What you need to do: Collect every line of the records that contains the string "lobe", and copy each one in full. Case counts.
##### Exercise inputs
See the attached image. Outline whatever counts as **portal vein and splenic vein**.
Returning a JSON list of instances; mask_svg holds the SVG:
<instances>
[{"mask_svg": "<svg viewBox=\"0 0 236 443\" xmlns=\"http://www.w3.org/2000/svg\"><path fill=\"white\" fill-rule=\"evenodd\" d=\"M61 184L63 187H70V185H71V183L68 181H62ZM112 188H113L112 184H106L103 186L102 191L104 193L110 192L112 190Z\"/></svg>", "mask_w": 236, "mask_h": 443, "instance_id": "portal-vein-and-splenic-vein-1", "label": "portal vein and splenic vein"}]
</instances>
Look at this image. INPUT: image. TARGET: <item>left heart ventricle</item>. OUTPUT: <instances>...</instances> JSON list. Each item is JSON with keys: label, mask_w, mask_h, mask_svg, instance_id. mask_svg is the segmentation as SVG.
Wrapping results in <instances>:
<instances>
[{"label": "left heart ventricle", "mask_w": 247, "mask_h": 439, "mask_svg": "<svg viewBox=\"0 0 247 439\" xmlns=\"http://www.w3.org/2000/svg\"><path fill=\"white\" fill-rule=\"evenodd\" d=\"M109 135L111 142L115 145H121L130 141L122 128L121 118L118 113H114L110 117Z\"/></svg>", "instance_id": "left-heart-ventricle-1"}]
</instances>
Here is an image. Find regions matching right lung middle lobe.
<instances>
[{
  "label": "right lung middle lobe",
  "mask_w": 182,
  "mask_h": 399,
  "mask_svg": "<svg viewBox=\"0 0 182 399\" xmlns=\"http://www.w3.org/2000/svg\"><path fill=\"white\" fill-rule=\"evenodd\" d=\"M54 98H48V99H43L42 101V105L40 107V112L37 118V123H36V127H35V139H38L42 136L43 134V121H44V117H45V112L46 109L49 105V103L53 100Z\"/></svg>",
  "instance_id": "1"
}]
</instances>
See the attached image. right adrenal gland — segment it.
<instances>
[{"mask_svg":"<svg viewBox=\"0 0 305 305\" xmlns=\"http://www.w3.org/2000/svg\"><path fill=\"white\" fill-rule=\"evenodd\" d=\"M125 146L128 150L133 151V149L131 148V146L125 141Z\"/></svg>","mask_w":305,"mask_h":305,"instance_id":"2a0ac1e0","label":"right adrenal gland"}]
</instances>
##########
Result for this exercise:
Here is an image. Find regions matching right lung middle lobe.
  "label": "right lung middle lobe",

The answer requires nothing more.